## Activity
Return the listing exactly. Keep no pictures.

## Records for the task
···

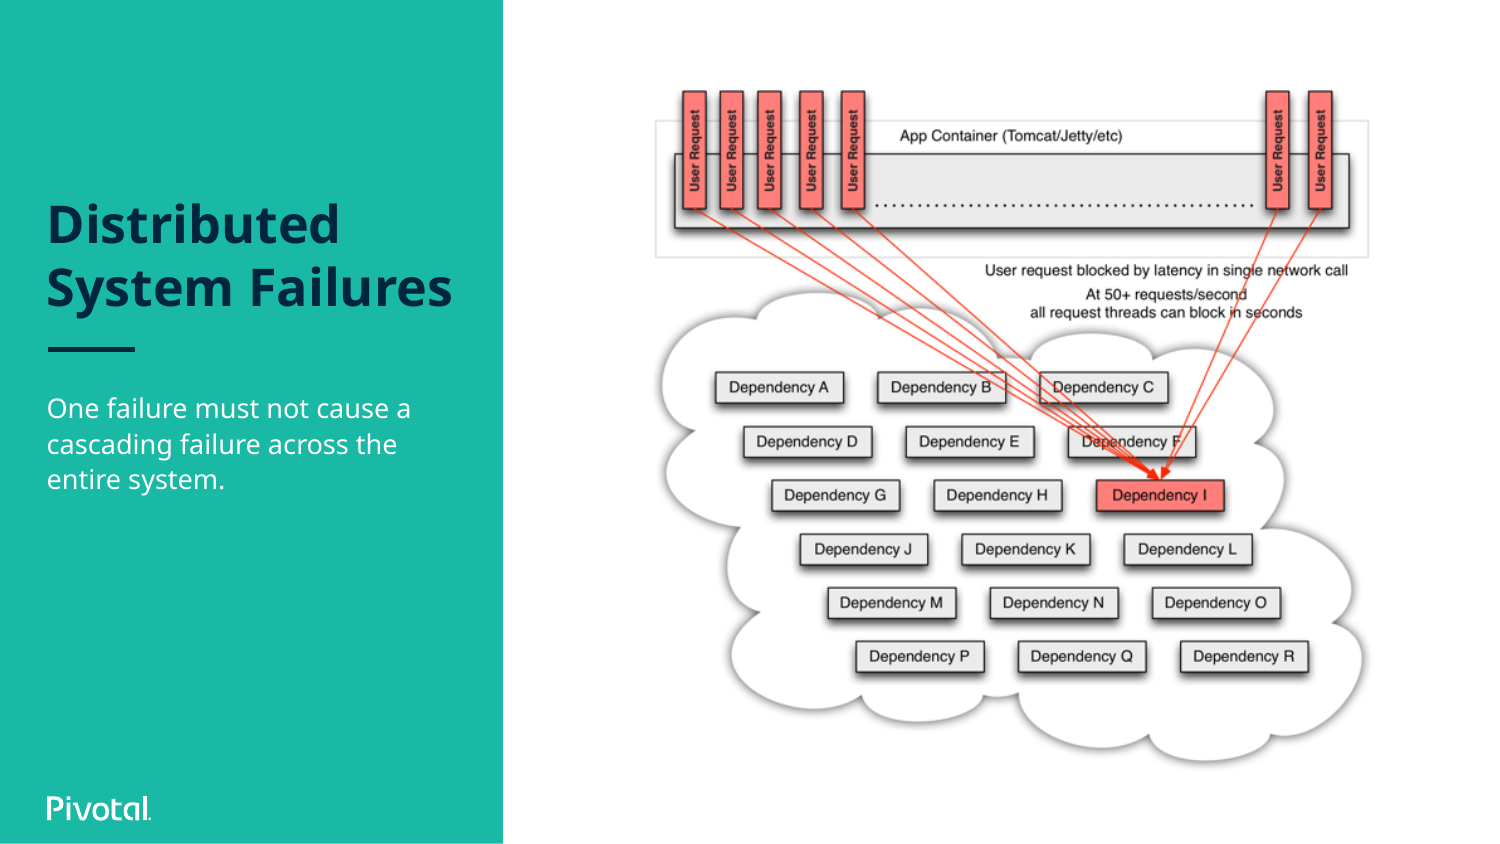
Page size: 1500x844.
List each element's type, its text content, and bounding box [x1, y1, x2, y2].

title Distributed System Failures [31, 90, 484, 332]
subtitle One failure must not cause a cascading failure across the entire system. [31, 373, 484, 619]
picture [609, 68, 1415, 803]
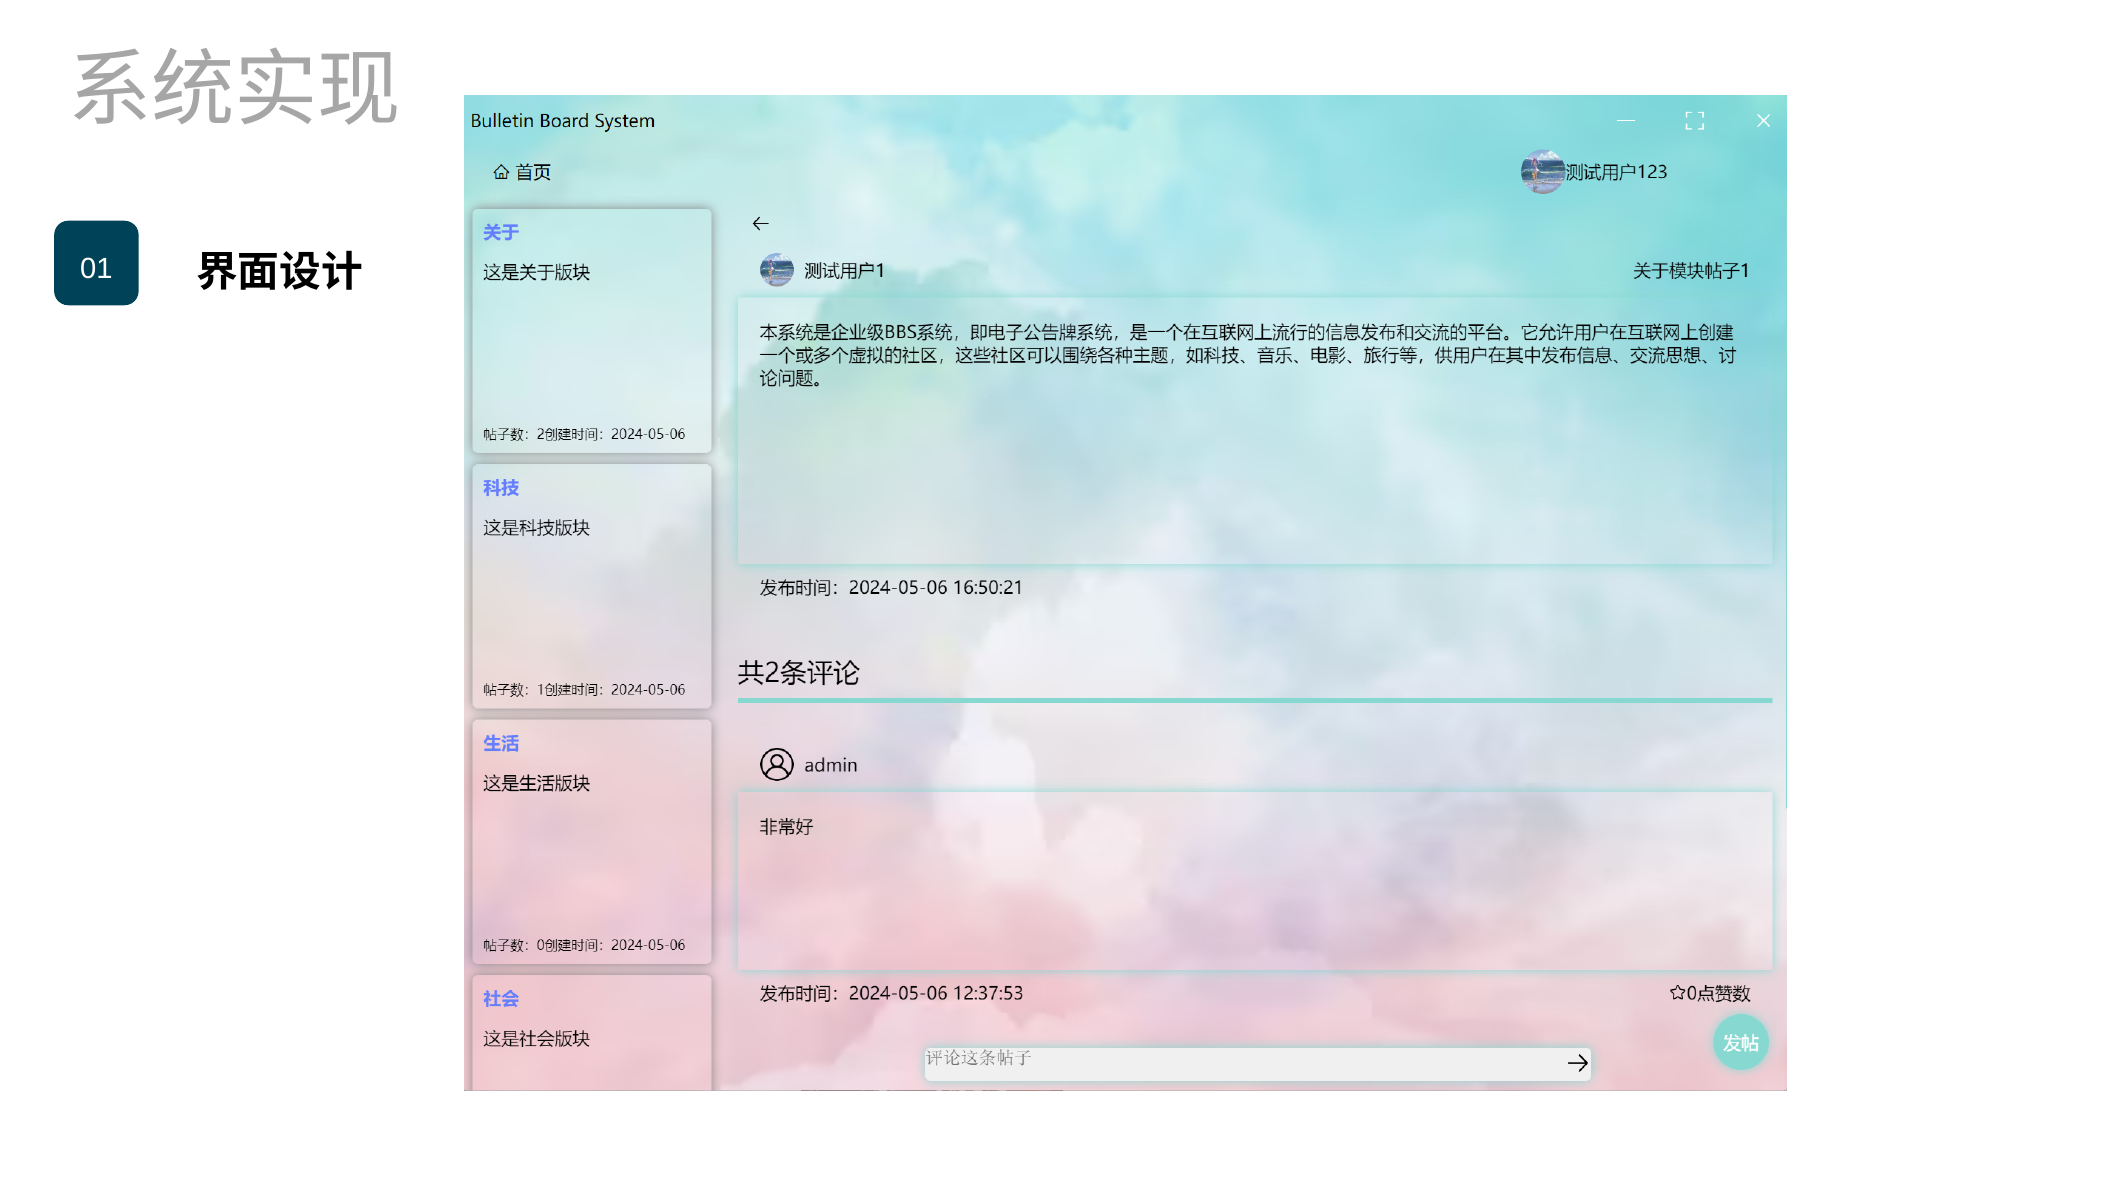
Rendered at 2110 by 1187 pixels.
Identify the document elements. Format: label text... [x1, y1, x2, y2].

text_box 界面设计 [181, 227, 379, 303]
text_box 系统实现 [68, 35, 717, 136]
picture [464, 95, 1787, 1091]
text_box 01 [53, 219, 140, 307]
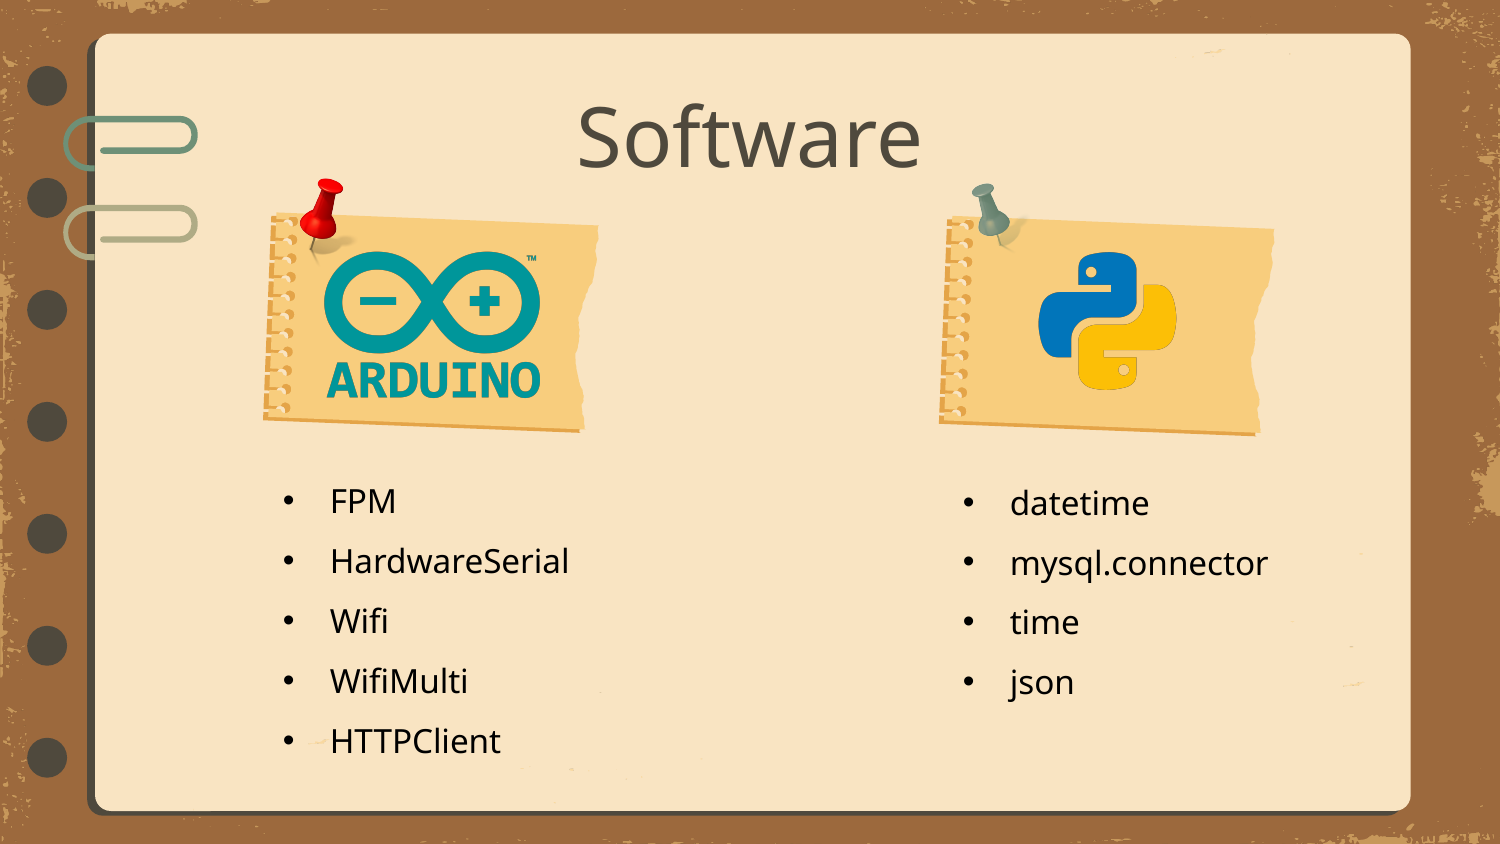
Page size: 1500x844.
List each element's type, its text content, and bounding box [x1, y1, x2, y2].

text_box FPM HardwareSerial Wifi WifiMulti HTTPClient [268, 453, 594, 768]
text_box [63, 115, 198, 172]
picture [966, 177, 1196, 408]
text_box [266, 218, 285, 428]
text_box datetime mysql.connector time json [948, 454, 1303, 744]
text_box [365, 218, 596, 428]
picture [286, 173, 581, 432]
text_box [942, 221, 1272, 431]
text_box [63, 204, 198, 261]
title Software [224, 87, 1276, 182]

···

## Exercise result
Page size: 1500x844.
List each element's type, its text content, and bounding box [x1, y1, x2, y2].

title Distributed System Failures [31, 90, 484, 332]
subtitle One failure must not cause a cascading failure across the entire system. [31, 373, 484, 619]
picture [609, 68, 1415, 803]
Rendered at 2110 by 1187 pixels.
Identify the document elements. Format: label text... [x1, y1, x2, y2].

text_box 界面设计 [181, 227, 379, 303]
text_box 系统实现 [68, 35, 717, 136]
picture [464, 95, 1787, 1091]
text_box 01 [53, 219, 140, 307]
Page size: 1500x844.
List each element's type, its text content, and bounding box [x1, y1, x2, y2].

text_box FPM HardwareSerial Wifi WifiMulti HTTPClient [268, 453, 594, 768]
text_box [63, 115, 198, 172]
picture [966, 177, 1196, 408]
text_box [266, 218, 285, 428]
text_box datetime mysql.connector time json [948, 454, 1303, 744]
text_box [365, 218, 596, 428]
picture [286, 173, 581, 432]
text_box [942, 221, 1272, 431]
text_box [63, 204, 198, 261]
title Software [224, 87, 1276, 182]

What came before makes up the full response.